Tsinghua Unigroup Ltd, China’s top state chip manufacturer, revealed plans on Thursday to build a US$30 billion memory chip factory as the government seeks to boost local production capacity.

The firm is targeting a monthly capacity of 100,000 wafers in phase one of the development which will cost US$10 billion and is located in Nanjing.

In a statement on its website, Tsinghua Unigroup said the project is part of China’s efforts to build a world-leading chip industry, and it hopes it will create a siphoning effect to attract more development.

Tsinghua Unigroup announced plans for a separate US$24 billion chip factory based in the Chinese city of Wuhan in March last year.

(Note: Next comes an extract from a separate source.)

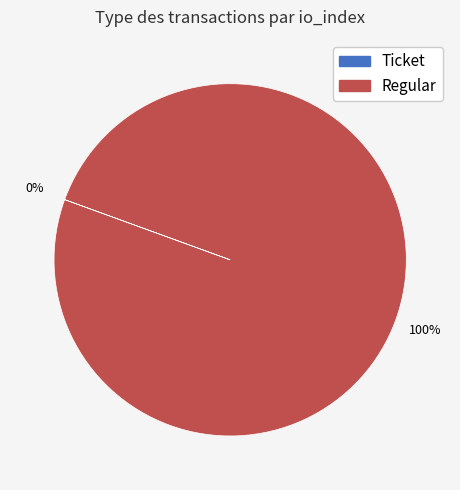

To the nearest percent, what is the average slice percentage?

50%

The development comes as Chinese memory chip firms face increasing regulatory resistance to acquiring overseas technology.

In December US President Barack Obama issued an executive order barring the acquisition of the US business of German semiconductor equipment maker Aixtron by a Chinese-backed chip fund over security concerns.

Last year, Chinese chip makers withdrew a record volume of overseas deals.

In 2015, Tsinghua Unigroup tried unsuccessfully to acquire US chip group Micron Technology.

Tsinghua’s new plant will produce DRAM and 3D-NAND flash chips which are used in a range of devices including smartphones and personal computers.

The firm also announced it would invest roughly another 30 billion yuan (US$4.37 billion) in building an “international city” facility including apartments and international schools for foreign employees.